医師・介護・看護 担任の先生より

700)特別支援学校 興味があることから学ぶ

図書館にやってきました。

いろんな本があるなぁと思いながら、書架を見て回ります。

この、ブラブラして本を見て回るのを「ブラウジング」といいます。このブラウジング、目的の本を探すには効率が悪いのですが、図書館の蔵書の傾向を視覚的に把握することができますし、端末からの検索にはない、衝撃的な本との出会いが見込まれる方法です。

この日は、あまり深く考えたり、頭を使って謎を解き明かしたりする気分ではなく、昔の地域の街の様子を写した写真集などを見ていましたが、その他に目についたのが「肩こり」や「腸の健康」などの健康シリーズでした。

【身体のこと】
以前、子どもの状態を知るには経験則だけに頼らない、基本的な医学的知識が必要だと言ったことがあります。それは今も変わらないのですが、職業への責任感だけでは使える知識にはなりにくいと感じています。
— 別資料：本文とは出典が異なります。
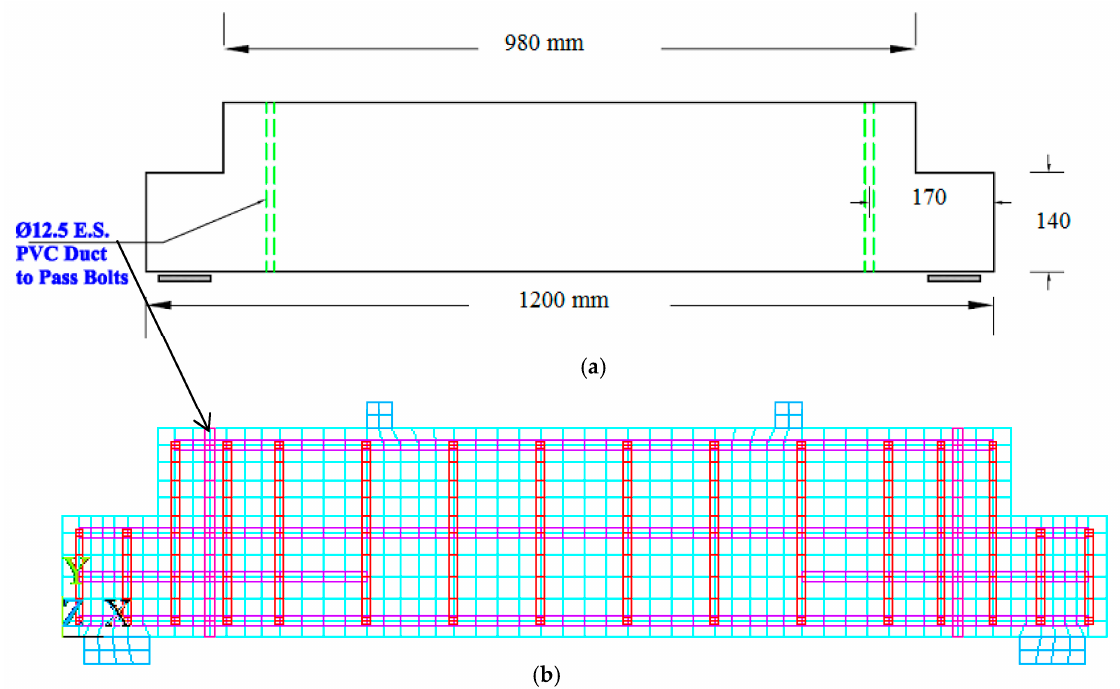
Figure 4. Experimental details and numerical simulations of model DET3. ( a ) Geometry layout in the previous experimental investigation [39]. ( b ) Numerical modelling.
医療職にいる人も、解剖学や治療学などをつめこんで、すぐに根拠ある治療を形にできる訳ではありません。スタンダードな治療法をあてはめてみる、医師の判断をふまえて手技を工夫する、思わぬ見落としや失敗をする、そんな営みを積み重ねて大きくなっていきます。そこには、達成感や興味関心、落胆や不安などの感情を伴っていたと思われます。

解剖学、運動学など基礎的なものは膨大な知識を詰め込むことから始まります。学生ではなく、仕事をしている人に対して、それが身に付くまでは子どもを理解したとは言えないので、触らないで!とは言えません。では、どうすればいいのでしょうか。
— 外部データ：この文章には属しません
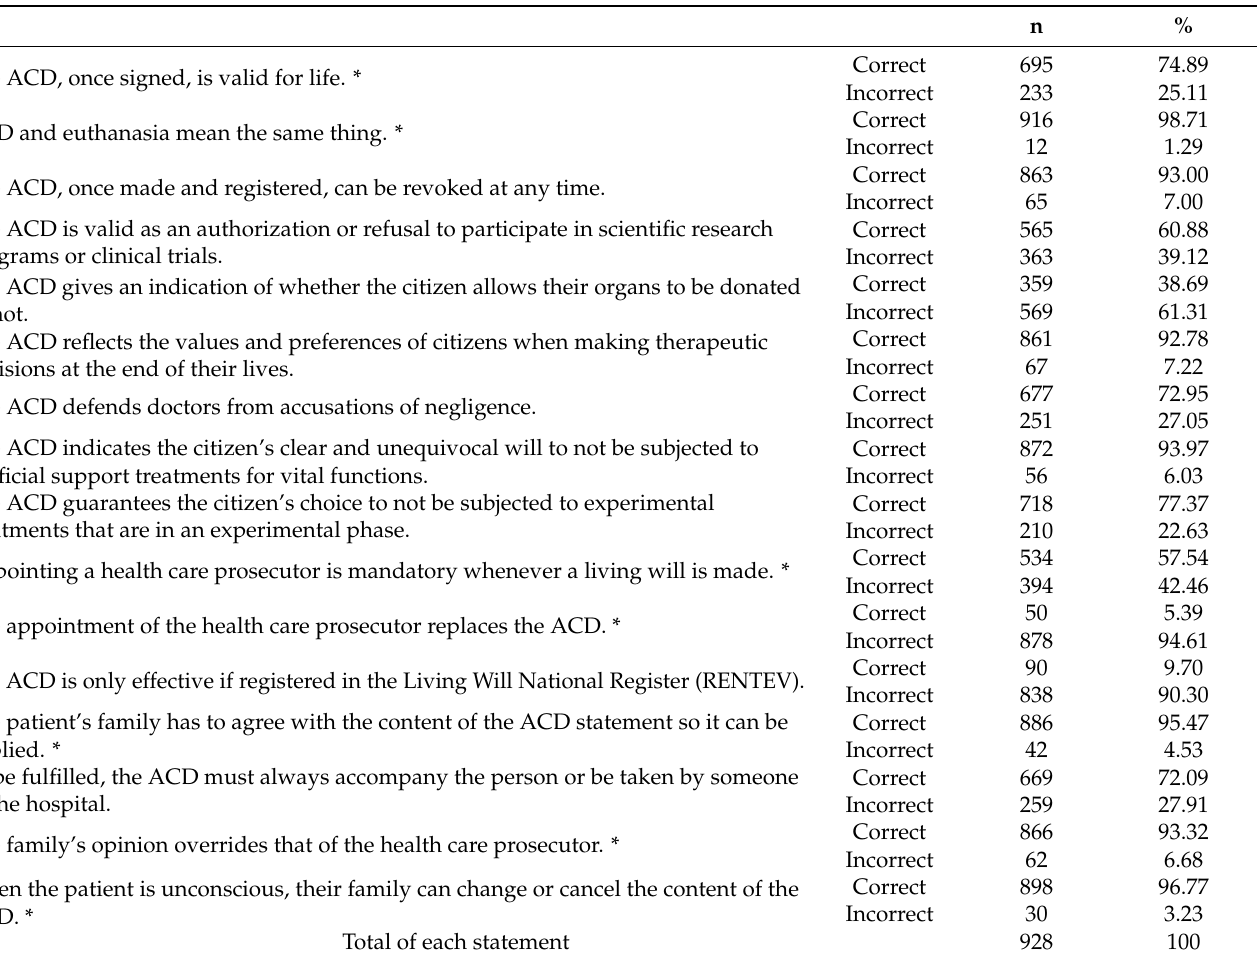
Table 2. Sample distribution for each ADKS item .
職員間で話題になっていることをネタに、研修会や個人的な助言を行う。

腰痛や肩こり、介助方法など、長期休業中や、授業後の教材研究時間に知識や技術や理論について説明します。

私は子どもの指導をしながら、具体的な形で説明することがあるので、「子どもの前で大人同士の話はしないで!」とは思いません。支援者の同士を作り、育てることも大事な支援の1つだと思うからです。とにかく、具体的な困り感のあることを解決してくれる時間は、意識高い系になって知識を吸収できるチャンスです。納得できるまでやってみて、ちょっとでもできたら「すごい、できる、できる」と褒めれば完了です。子どもは褒め過ぎると勘違いすることがありますが、大人はそれなりの理性や自制がききますし、普段から褒められていないのでモチベーションはうなぎのぼりです。

この個別や小グループ対応の助言・指導を行うには、外部からだと厳しいと思います。「課題を共有し」、「必要に応じてサポートがはいる」、「やってみて疑問に感じたことがあれば、すぐにフィードバックが受けられる」、これらが満たされることが必要だと思うからです。そのためには、校内人材の選手層を厚くするしかありません。

個人の指導力をあげるのではなく、組織的に、チームとしての力量を底上げするには、専門性を補完する人材を一定数配置し、彼らに容量一杯の仕事を課さず、人材を育てる種まきを意識させることが大事だと思いました。

【余談ですが図書館の蔵書について】
たくさんの本があって、見ていてワクワクしています。が、古い本は、やっぱり古いなぁと思いました。それは何かというと、「定年退職後のボランティア」、「東京での一人暮らし」など、今の価値観からすると、そんな余裕はないよーということが書かれているのを見たからです。そんな古き良き時代の名残を眺めるのも、面白かったりするんですけどね。